Food and setting interconnect in Chungking Express through the crucial location in the film: the Midnight Express takeout restaurant. The restaurant provide parallels and points of overlap between the two seemingly disparate romance narrative in the film. Cop 223 frequents the restaurant, using the public phone to call all of his ex-girlfriend's relatives and check his messages. The lack of response to these call leads Cop 223 to the bar where he meets and immediately falls in love with the Woman in the Blonde Wig. Nearly every day, Cop 663 buys food at the restaurant for his girlfriend, moving from a chef salad to other dishes at the owner's suggestion. He even claims she left him because he bought fish and chips and decided she wanted variety in men as well as meals. Faye works at the restaurant to help out her uncle, filling in when an employee leaves suddenly.
But food also connects characters and the environment in less obvious ways. When his girlfriend May leaves him, Cop 223 buys one can of pineapple slices per day with an expiry date of May 1, explaining, "We split up on April Fool's Day. So I decided to let the joke run for a month. Every day I buy a can of pineapple with a sell-by date of May 1. May loves pineapple, and May 1 is my birthday. If May hasn't changed her mind by the time I've bought thirty cans, then our love will also expire." On the last day, he eats all 30 cans. His voiceover narrates the journey the pineapple took before ending up in the cans, from field to processing plant, to store shelf. This focus on process explicitly connects him to a natural world beyond but integral to the life of Hong Kong.
Cop 223 eats voraciously throughout his narrative, not only devouring gallons of pineapple, but also eating four chef salads with french fries and a burger during the night he watches Woman in the Blonde Wig sleep.
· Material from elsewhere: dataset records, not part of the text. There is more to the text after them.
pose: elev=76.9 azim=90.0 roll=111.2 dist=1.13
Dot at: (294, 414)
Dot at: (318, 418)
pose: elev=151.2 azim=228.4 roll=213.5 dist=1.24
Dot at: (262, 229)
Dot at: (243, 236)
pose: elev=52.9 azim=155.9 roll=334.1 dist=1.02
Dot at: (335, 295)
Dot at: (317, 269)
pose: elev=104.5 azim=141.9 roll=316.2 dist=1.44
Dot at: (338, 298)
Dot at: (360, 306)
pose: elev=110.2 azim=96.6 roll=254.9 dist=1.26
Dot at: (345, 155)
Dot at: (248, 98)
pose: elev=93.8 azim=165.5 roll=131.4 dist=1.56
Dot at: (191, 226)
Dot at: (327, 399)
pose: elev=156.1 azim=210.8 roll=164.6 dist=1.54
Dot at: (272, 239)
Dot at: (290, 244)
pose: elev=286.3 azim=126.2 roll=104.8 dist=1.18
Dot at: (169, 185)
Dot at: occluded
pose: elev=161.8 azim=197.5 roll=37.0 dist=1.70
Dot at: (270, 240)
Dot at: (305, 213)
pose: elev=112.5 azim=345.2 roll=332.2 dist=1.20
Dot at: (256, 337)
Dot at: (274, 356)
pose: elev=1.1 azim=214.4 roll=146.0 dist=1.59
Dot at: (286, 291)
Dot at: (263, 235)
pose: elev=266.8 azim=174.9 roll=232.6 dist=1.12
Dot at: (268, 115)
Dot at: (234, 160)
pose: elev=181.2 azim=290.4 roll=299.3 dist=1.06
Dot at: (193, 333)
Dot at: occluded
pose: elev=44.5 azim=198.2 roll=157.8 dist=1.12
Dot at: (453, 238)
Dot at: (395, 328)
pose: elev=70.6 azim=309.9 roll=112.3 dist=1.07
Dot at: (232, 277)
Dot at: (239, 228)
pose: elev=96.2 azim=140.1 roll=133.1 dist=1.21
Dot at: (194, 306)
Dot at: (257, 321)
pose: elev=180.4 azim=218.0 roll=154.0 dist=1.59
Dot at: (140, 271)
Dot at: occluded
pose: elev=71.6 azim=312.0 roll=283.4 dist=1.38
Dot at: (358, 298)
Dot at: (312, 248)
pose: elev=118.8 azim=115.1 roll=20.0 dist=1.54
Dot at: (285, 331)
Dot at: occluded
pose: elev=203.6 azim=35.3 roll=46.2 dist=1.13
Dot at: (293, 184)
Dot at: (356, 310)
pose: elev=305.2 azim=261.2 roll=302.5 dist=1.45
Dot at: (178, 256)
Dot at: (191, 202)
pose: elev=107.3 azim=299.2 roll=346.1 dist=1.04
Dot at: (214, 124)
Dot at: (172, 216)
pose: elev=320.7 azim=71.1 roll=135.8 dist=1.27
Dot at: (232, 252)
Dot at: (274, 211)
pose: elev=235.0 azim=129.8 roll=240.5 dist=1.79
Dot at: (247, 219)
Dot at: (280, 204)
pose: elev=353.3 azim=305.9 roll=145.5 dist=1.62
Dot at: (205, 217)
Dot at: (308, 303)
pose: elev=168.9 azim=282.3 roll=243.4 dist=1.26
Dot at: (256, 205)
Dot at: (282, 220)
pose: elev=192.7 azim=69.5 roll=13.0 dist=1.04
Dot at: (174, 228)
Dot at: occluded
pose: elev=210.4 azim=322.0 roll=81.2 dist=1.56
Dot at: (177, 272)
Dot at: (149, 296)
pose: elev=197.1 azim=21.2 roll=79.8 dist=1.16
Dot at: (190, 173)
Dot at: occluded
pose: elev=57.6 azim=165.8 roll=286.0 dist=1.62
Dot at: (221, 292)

These American foods tie Cop 223's story with Cop 663's in a couple of ways. First because Cop 663 buys a chef salad every day until convinced to provide variety. Secondly because Chef Salads are associated with California, the "California Dreaming" of Faye's song and the locations where they "meet" in parallel--the California Bar and the actual California.
Food brings Faye and Cop 663 together, too. Although after changing shifts, Cop 663 eats Cantonese Food at an outdoor stall instead of American takeout, Faye finds him on her trips back from the produce market, easily convincing him to carry her heavy baskets of fresh vegetables back to the restaurant. The film's conclusion at the Midnight Express counter also connects the two, but I've provided way too many spoilers already. I've also run out of time, so I will need to write about the power of house pets in a later post.